# [Supplied records]
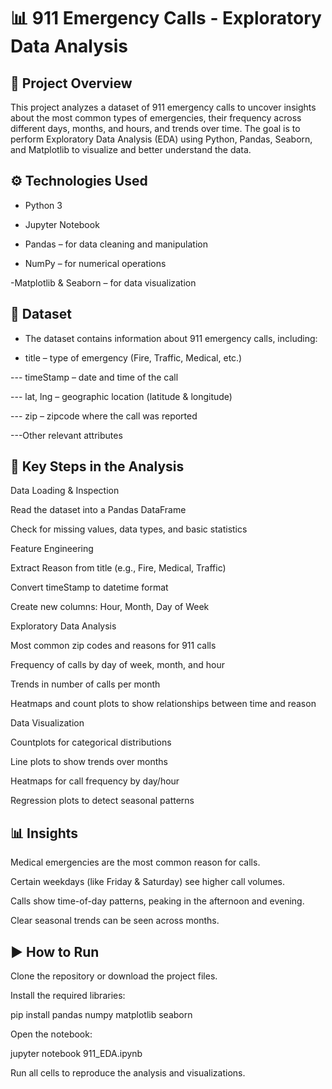 # 📊 911 Emergency Calls - Exploratory Data Analysis
## 📌 Project Overview

This project analyzes a dataset of 911 emergency calls to uncover insights about the most common types of emergencies, their frequency across different days, months, and hours, and trends over time. The goal is to perform Exploratory Data Analysis (EDA) using Python, Pandas, Seaborn, and Matplotlib to visualize and better understand the data.

## ⚙️ Technologies Used

- Python 3

- Jupyter Notebook

- Pandas – for data cleaning and manipulation

- NumPy – for numerical operations

-Matplotlib & Seaborn – for data visualization

## 📂 Dataset

- The dataset contains information about 911 emergency calls, including:

-  title – type of emergency (Fire, Traffic, Medical, etc.)

--- timeStamp – date and time of the call

--- lat, lng – geographic location (latitude & longitude)

--- zip – zipcode where the call was reported

---Other relevant attributes

## 🔑 Key Steps in the Analysis

Data Loading & Inspection

Read the dataset into a Pandas DataFrame

Check for missing values, data types, and basic statistics

Feature Engineering

Extract Reason from title (e.g., Fire, Medical, Traffic)

Convert timeStamp to datetime format

Create new columns: Hour, Month, Day of Week

Exploratory Data Analysis

Most common zip codes and reasons for 911 calls

Frequency of calls by day of week, month, and hour

Trends in number of calls per month

Heatmaps and count plots to show relationships between time and reason

Data Visualization

Countplots for categorical distributions

Line plots to show trends over months

Heatmaps for call frequency by day/hour

Regression plots to detect seasonal patterns

 ## 📊 Insights

Medical emergencies are the most common reason for calls.

Certain weekdays (like Friday & Saturday) see higher call volumes.

Calls show time-of-day patterns, peaking in the afternoon and evening.

Clear seasonal trends can be seen across months.

## ▶️ How to Run

Clone the repository or download the project files.

Install the required libraries:

pip install pandas numpy matplotlib seaborn


Open the notebook:

jupyter notebook 911_EDA.ipynb


Run all cells to reproduce the analysis and visualizations.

# [Task to complete]
While leaving pictures out, reproduce exactly the lines from the beginning of the listing above through the line containing "- The dataset", both ends included.

# [Reply]
 # 📊 911 Emergency Calls - Exploratory Data Analysis
## 📌 Project Overview

This project analyzes a dataset of 911 emergency calls to uncover insights about the most common types of emergencies, their frequency across different days, months, and hours, and trends over time. The goal is to perform Exploratory Data Analysis (EDA) using Python, Pandas, Seaborn, and Matplotlib to visualize and better understand the data.

## ⚙️ Technologies Used

- Python 3

- Jupyter Notebook

- Pandas – for data cleaning and manipulation

- NumPy – for numerical operations

-Matplotlib & Seaborn – for data visualization

## 📂 Dataset

- The dataset contains information about 911 emergency calls, including:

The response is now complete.